▶ PAGE EXTRACT:
------------------------------------------------

Are there any physicists here that might improve on the journalistic platitude that dimensions beyond the 4 familiar ones are "very small". I can't make sense of that. Perhaps a flatland approach might help. What would it mean for, say one of our three spatial dimensions to be very small? Small requires a comparator. Dimensions are not objects.
posted by stonepharisee at 10:22 AM on January 26, 2012 [3 favorites]


People see a well-produced sciencey sort of thing that has the same style as stuff they've seen before, and it takes a shortcut to credibility. Is there a term for that? Bunk in legitimate clothing?

Cargo Cult Science.

posted by Schmucko at 10:28 AM on January 26, 2012


For a dimension to be very small means that if you move along that direction for a small distance, you get back where you started. For example, the 2 dimensions of the Earth's surface are not infinite. A torus (doughnut shape) is another way to have 2 dimensions that are finite. The ways to have 9 dimensions shrivel down to 3 are too many, leading some to think string theory has lost predictive power.

------------------------------------------------

▶ MATERIALS PROVIDED:
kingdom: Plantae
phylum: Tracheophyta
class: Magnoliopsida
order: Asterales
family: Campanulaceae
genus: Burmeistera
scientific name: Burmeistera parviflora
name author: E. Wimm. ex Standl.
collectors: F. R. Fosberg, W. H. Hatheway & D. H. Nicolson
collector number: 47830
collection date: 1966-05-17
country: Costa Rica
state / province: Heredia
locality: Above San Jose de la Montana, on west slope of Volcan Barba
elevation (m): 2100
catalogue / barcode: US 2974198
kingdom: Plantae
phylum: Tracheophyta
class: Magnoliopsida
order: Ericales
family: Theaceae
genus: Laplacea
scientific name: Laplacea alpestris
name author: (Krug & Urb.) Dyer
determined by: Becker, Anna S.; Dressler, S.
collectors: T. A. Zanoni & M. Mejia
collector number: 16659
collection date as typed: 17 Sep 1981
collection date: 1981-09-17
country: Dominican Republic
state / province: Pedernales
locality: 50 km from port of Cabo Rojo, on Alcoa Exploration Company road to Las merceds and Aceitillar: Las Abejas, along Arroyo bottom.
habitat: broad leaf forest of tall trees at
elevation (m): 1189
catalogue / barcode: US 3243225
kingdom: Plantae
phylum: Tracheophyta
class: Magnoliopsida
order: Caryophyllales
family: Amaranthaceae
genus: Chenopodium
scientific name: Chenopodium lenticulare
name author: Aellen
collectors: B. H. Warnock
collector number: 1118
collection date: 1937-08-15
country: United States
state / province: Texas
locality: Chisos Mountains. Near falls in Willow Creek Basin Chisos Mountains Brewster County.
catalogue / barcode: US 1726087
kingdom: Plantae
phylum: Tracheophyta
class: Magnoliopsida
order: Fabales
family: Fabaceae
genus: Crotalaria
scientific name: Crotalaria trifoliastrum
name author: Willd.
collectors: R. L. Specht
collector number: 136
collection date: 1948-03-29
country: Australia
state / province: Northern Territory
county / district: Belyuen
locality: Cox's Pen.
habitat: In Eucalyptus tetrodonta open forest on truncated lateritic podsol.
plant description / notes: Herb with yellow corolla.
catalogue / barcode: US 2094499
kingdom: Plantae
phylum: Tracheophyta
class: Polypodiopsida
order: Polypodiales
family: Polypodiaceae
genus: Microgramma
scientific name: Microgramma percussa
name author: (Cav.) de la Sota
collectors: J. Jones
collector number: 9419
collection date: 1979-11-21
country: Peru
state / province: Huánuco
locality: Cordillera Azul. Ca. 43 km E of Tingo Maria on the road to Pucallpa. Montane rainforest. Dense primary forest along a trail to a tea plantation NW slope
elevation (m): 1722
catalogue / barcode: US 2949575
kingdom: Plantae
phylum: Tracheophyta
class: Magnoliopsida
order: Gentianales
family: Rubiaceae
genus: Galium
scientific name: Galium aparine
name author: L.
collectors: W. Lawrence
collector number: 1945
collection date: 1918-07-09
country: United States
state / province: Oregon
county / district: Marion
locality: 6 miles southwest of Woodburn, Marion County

------------------------------------------------

▶ TASK REQUIREMENTS:
**a)** Convert the rows, from the line containing "family: Polypodiaceae" up to and including the line containing "county / district: Marion", into a Markdown table with the columns No. and Entry, numbering each line and omitting any blank lines.
**b)** Carry on the forum thread about small extra dimensions, starting after its final sentence.

▶ EXERCISE RESULTS:
**a)**
| No. | Entry |
|---|---|
| 1 | family: Polypodiaceae |
| 2 | genus: Microgramma |
| 3 | scientific name: Microgramma percussa |
| 4 | name author: (Cav.) de la Sota |
| 5 | collectors: J. Jones |
| 6 | collector number: 9419 |
| 7 | collection date: 1979-11-21 |
| 8 | country: Peru |
| 9 | state / province: Huánuco |
| 10 | locality: Cordillera Azul. Ca. 43 km E of Tingo Maria on the road to Pucallpa. Montane rainforest. Dense primary forest along a trail to a tea plantation NW slope |
| 11 | elevation (m): 1722 |
| 12 | catalogue / barcode: US 2949575 |
| 13 | kingdom: Plantae |
| 14 | phylum: Tracheophyta |
| 15 | class: Magnoliopsida |
| 16 | order: Gentianales |
| 17 | family: Rubiaceae |
| 18 | genus: Galium |
| 19 | scientific name: Galium aparine |
| 20 | name author: L. |
| 21 | collectors: W. Lawrence |
| 22 | collector number: 1945 |
| 23 | collection date: 1918-07-09 |
| 24 | country: United States |
| 25 | state / province: Oregon |
| 26 | county / district: Marion |

**b)**
posted by Schmucko at 10:30 AM on January 26, 2012 [1 favorite]


FatherDagon: "I thought string theory had fallen out of favor a while ago when it became clear that it was a bunch of untestable faddish handwavy hokum? Has it become more respectable in the last few years or something?"

There is a small possibility that results from the LHC could verify string theory. String theory is still very difficult to disprove, though.
posted by jiawen at 10:31 AM on January 26, 2012


I thought string theory had fallen out of favor a while ago when it became clear that it was a bunch of untestable faddish handwavy hokum? Has it become more respectable in the last few years or something?

String theory has dominated and continues to dominate theoretical physics departments because for all its faults it still makes lots of interesting predictions. There was a backlash against it starting a few years ago -- Lee Smolin's The Trouble with Physics summed up the arguments against string theory nicely. But the backlash wasn't so much that string theory is wrong (though obviously it may be) so much as it's not healthy for an unverified theory to have such a pervasive lock on theoretical research. Much of Smolin's book discussed how if you aren't working on string theory it's pretty much impossible to get a job in a top physics department. So don't knock theorists for pursuing string theory, knock them for neglecting the alternatives.
posted by no regrets, coyote at 10:52 AM on January 26, 2012


Here's Peter Woit's take on the Japanese paper- This Week’s Hype

Basically it's the problem of string theory only predicting (or 'postdicting') things that we already know exist- like gravity and the 3 dimensions of space.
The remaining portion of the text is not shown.